* Brief
Starting at the beginning of the items and ending at the line that contains "Response: Within 48 hours, completion", output each line as one string in a JSON list, skipping blank lines and leaving out the pictures.

:::::

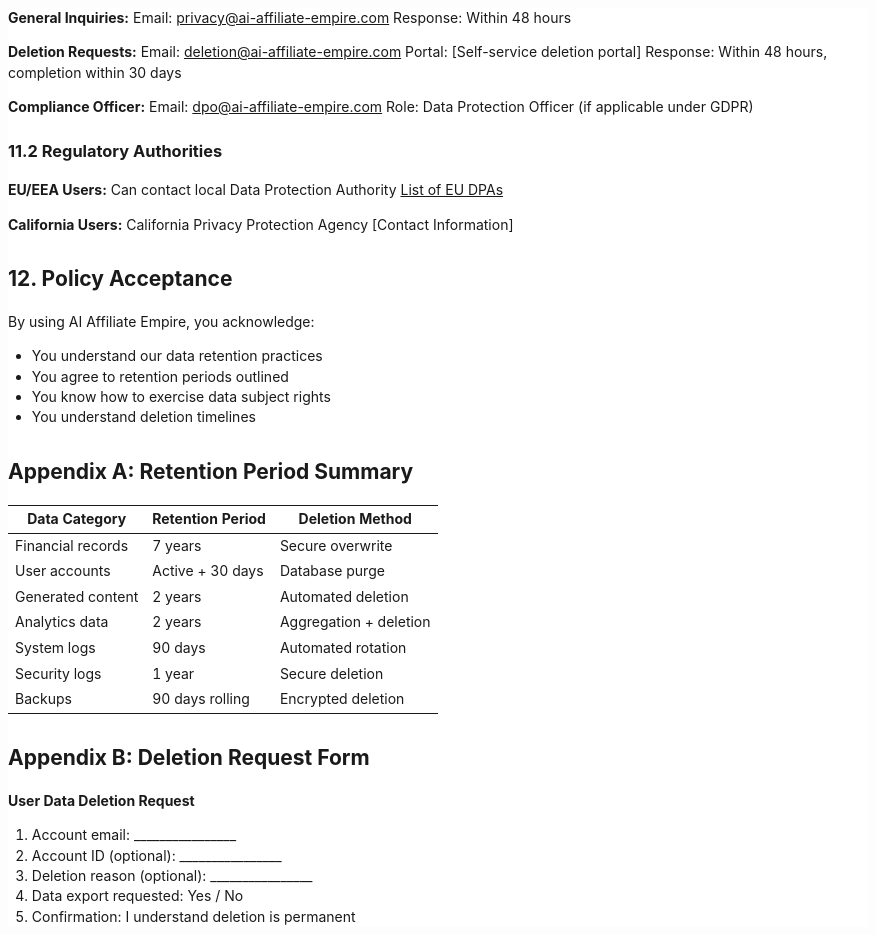 **General Inquiries:**
Email: privacy@ai-affiliate-empire.com
Response: Within 48 hours

**Deletion Requests:**
Email: deletion@ai-affiliate-empire.com
Portal: [Self-service deletion portal]
Response: Within 48 hours, completion within 30 days

**Compliance Officer:**
Email: dpo@ai-affiliate-empire.com
Role: Data Protection Officer (if applicable under GDPR)

### 11.2 Regulatory Authorities

**EU/EEA Users:**
Can contact local Data Protection Authority
[List of EU DPAs](https://edpb.europa.eu/about-edpb/board/members_en)

**California Users:**
California Privacy Protection Agency
[Contact Information]

## 12. Policy Acceptance

By using AI Affiliate Empire, you acknowledge:
- You understand our data retention practices
- You agree to retention periods outlined
- You know how to exercise data subject rights
- You understand deletion timelines

## Appendix A: Retention Period Summary

| Data Category | Retention Period | Deletion Method |
|---------------|------------------|-----------------|
| Financial records | 7 years | Secure overwrite |
| User accounts | Active + 30 days | Database purge |
| Generated content | 2 years | Automated deletion |
| Analytics data | 2 years | Aggregation + deletion |
| System logs | 90 days | Automated rotation |
| Security logs | 1 year | Secure deletion |
| Backups | 90 days rolling | Encrypted deletion |

## Appendix B: Deletion Request Form

**User Data Deletion Request**

1. Account email: ________________
2. Account ID (optional): ________________
3. Deletion reason (optional): ________________
4. Data export requested: Yes / No
5. Confirmation: I understand deletion is permanent
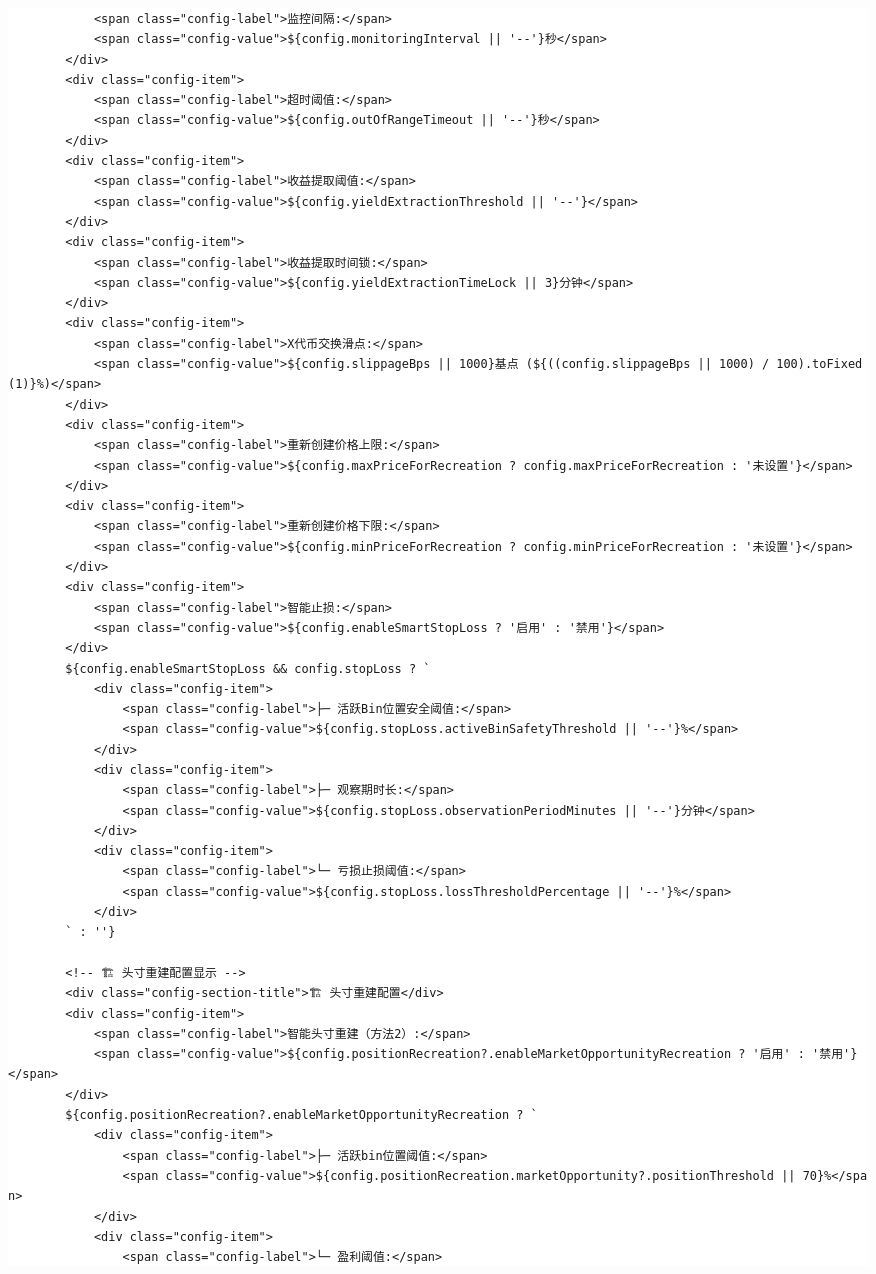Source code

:                 <span class="config-label">监控间隔:</span>
                <span class="config-value">${config.monitoringInterval || '--'}秒</span>
            </div>
            <div class="config-item">
                <span class="config-label">超时阈值:</span>
                <span class="config-value">${config.outOfRangeTimeout || '--'}秒</span>
            </div>
            <div class="config-item">
                <span class="config-label">收益提取阈值:</span>
                <span class="config-value">${config.yieldExtractionThreshold || '--'}</span>
            </div>
            <div class="config-item">
                <span class="config-label">收益提取时间锁:</span>
                <span class="config-value">${config.yieldExtractionTimeLock || 3}分钟</span>
            </div>
            <div class="config-item">
                <span class="config-label">X代币交换滑点:</span>
                <span class="config-value">${config.slippageBps || 1000}基点 (${((config.slippageBps || 1000) / 100).toFixed(1)}%)</span>
            </div>
            <div class="config-item">
                <span class="config-label">重新创建价格上限:</span>
                <span class="config-value">${config.maxPriceForRecreation ? config.maxPriceForRecreation : '未设置'}</span>
            </div>
            <div class="config-item">
                <span class="config-label">重新创建价格下限:</span>
                <span class="config-value">${config.minPriceForRecreation ? config.minPriceForRecreation : '未设置'}</span>
            </div>
            <div class="config-item">
                <span class="config-label">智能止损:</span>
                <span class="config-value">${config.enableSmartStopLoss ? '启用' : '禁用'}</span>
            </div>
            ${config.enableSmartStopLoss && config.stopLoss ? `
                <div class="config-item">
                    <span class="config-label">├─ 活跃Bin位置安全阈值:</span>
                    <span class="config-value">${config.stopLoss.activeBinSafetyThreshold || '--'}%</span>
                </div>
                <div class="config-item">
                    <span class="config-label">├─ 观察期时长:</span>
                    <span class="config-value">${config.stopLoss.observationPeriodMinutes || '--'}分钟</span>
                </div>
                <div class="config-item">
                    <span class="config-label">└─ 亏损止损阈值:</span>
                    <span class="config-value">${config.stopLoss.lossThresholdPercentage || '--'}%</span>
                </div>
            ` : ''}
            
            <!-- 🏗️ 头寸重建配置显示 -->
            <div class="config-section-title">🏗️ 头寸重建配置</div>
            <div class="config-item">
                <span class="config-label">智能头寸重建（方法2）:</span>
                <span class="config-value">${config.positionRecreation?.enableMarketOpportunityRecreation ? '启用' : '禁用'}</span>
            </div>
            ${config.positionRecreation?.enableMarketOpportunityRecreation ? `
                <div class="config-item">
                    <span class="config-label">├─ 活跃bin位置阈值:</span>
                    <span class="config-value">${config.positionRecreation.marketOpportunity?.positionThreshold || 70}%</span>
                </div>
                <div class="config-item">
                    <span class="config-label">└─ 盈利阈值:</span>
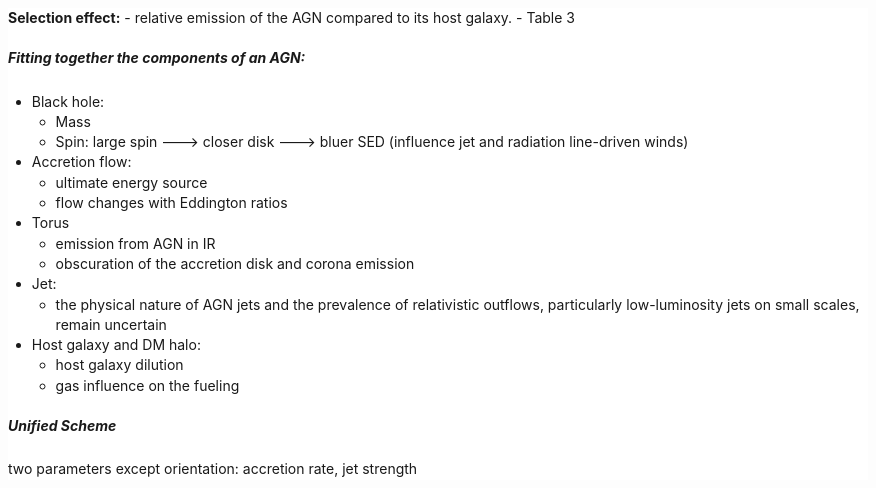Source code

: 
**Selection effect:** 
	- relative emission of the AGN compared to its host galaxy.
	- Table 3

##### Fitting together the components of an AGN:

- Black hole:
	-  Mass
	-  Spin: large spin ---> closer disk ---> bluer SED (influence jet and radiation line-driven winds)
- Accretion flow:
	- ultimate energy source
	- flow changes with Eddington ratios
- Torus
	- emission from AGN in IR
	- obscuration of the accretion disk and corona emission
- Jet:
	- the physical nature of AGN jets and the prevalence of relativistic outflows, particularly low-luminosity jets on small scales, remain uncertain
- Host galaxy and DM halo:
	-  host galaxy dilution
	- gas influence on the fueling


##### Unified Scheme

two parameters except orientation: accretion rate, jet strength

:::::

* Solution to this exercise
[
  " **General Inquiries:**",
  "Email: privacy@ai-affiliate-empire.com",
  "Response: Within 48 hours",
  "**Deletion Requests:**",
  "Email: deletion@ai-affiliate-empire.com",
  "Portal: [Self-service deletion portal]",
  "Response: Within 48 hours, completion within 30 days"
]